(Items from a data source)
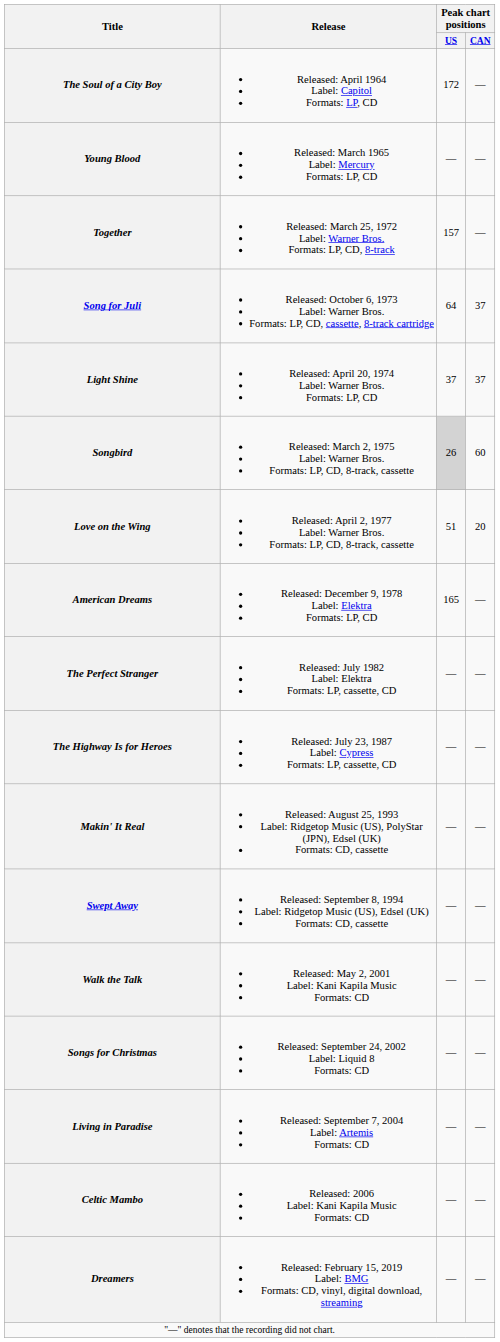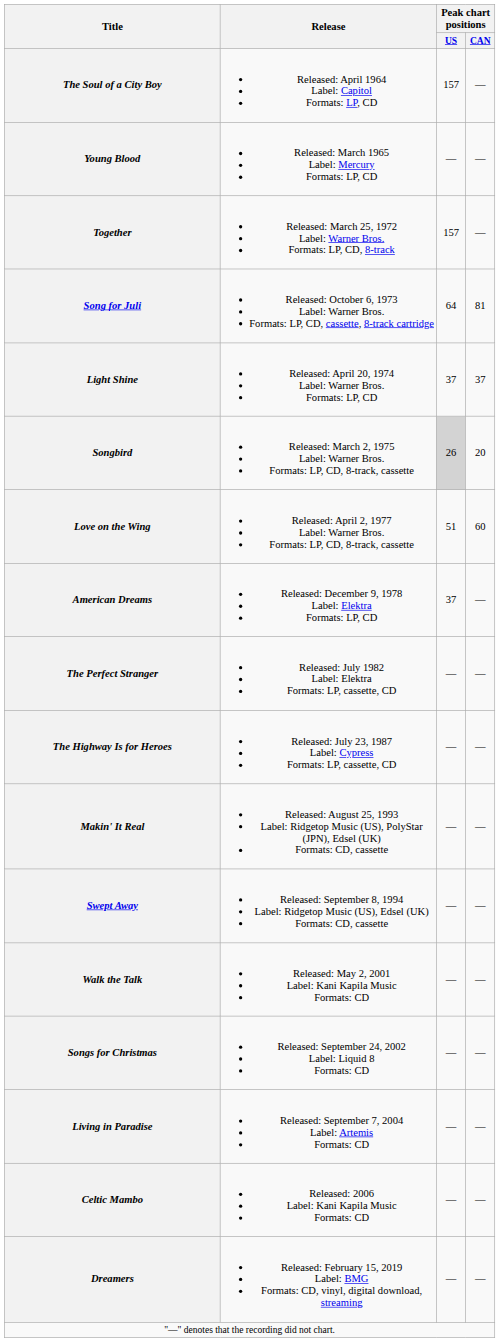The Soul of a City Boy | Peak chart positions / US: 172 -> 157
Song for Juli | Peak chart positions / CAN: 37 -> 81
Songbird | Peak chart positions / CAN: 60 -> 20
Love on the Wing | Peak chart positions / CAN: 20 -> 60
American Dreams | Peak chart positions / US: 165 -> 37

## WRITTEN EXERCISE
Return every line from the records above word for word, leaving out the pictures.

## REPLY TO THE EXERCISE
The Soul of a City Boy | Peak chart positions / US: 172 -> 157
Song for Juli | Peak chart positions / CAN: 37 -> 81
Songbird | Peak chart positions / CAN: 60 -> 20
Love on the Wing | Peak chart positions / CAN: 20 -> 60
American Dreams | Peak chart positions / US: 165 -> 37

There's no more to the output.